Passage:
#####

FIG. 1 is a perspective view of a semiconductor wafer to be divided into individual chips by the wafer dividing method of the present invention, and FIG. 2 is an enlarged sectional view of the principal portion of the semiconductor wafer shown in FIG. 1. In the semiconductor wafer 2 shown in FIG. 1 and FIG. 2, a plurality of semiconductor chips 22 (devices) such as IC's or LSI's, which are composed of a laminate 21 consisting of an insulating film and a functional film for forming circuits, are formed in a matrix on the front surface of a semiconductor substrate 20 such as a silicon substrate. The semiconductor chips 22 are sectioned by streets 23 formed in a lattice pattern. In the illustrated embodiment, the insulating film for forming the laminate 21 is an SiO₂ film or a low-dielectric insulating film (Low-k film) formed of a film of an inorganic material such as SiOF or BSG (SiOB) or a film of an organic material such as a polyimide-based and parylene-based polymer.

To divide the above-described semiconductor wafer 2 along the streets 23, the semiconductor wafer 2 is put on a protective tape 4 mounted on an annular frame 3 as shown in FIG. 3. At this point, the semiconductor wafer 2 is put on the back surface of the protective tape 4 in such manner that the front surface 2a faces up.

Next comes a groove forming step for forming two grooves deeper than the thickness of the laminate 21 at an interval larger than the thickness of the cutting blade, which will be described later, by applying a laser beam along the streets 23 of the semiconductor wafer 2. This groove forming step is carried out by using a laser beam processing machine 5 shown in FIGS. 4 to 6. The laser beam processing machine 5 shown in FIGS. 4 to 6 comprises a chuck table 51 for holding a workpiece and a laser beam application means 52 for applying a laser beam to the workpiece held on the chuck table 51. The chuck table 51 is constituted so as to suction-hold the workpiece and is designed to be moved in a processing-feed direction indicated by an arrow X in FIG. 4 by a processing-feed mechanism (not shown) and an indexing-feed direction indicated by an arrow Y by an indexing-feed mechanism that is not shown.

#####

Information shown:

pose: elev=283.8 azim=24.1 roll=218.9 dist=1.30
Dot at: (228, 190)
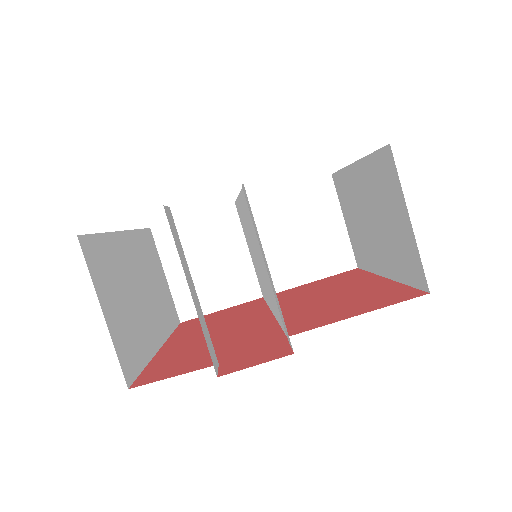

#####

Tasks and exercises:
(1) In the wafer-dividing passage, why is the semiconductor wafer put on the protective tape mounted on the annular frame? Answer in one to three sentences.
(2) Reproduce the stretch of the wafer-dividing passage from "To divide the" through "2a faces up.".

Results for the exercise:
(1) The wafer is put on the protective tape so that it can be divided along the streets 23. It is placed on the back surface of the tape with its front surface 2a facing up.

(2)
To divide the above-described semiconductor wafer 2 along the streets 23, the semiconductor wafer 2 is put on a protective tape 4 mounted on an annular frame 3 as shown in FIG. 3. At this point, the semiconductor wafer 2 is put on the back surface of the protective tape 4 in such manner that the front surface 2a faces up.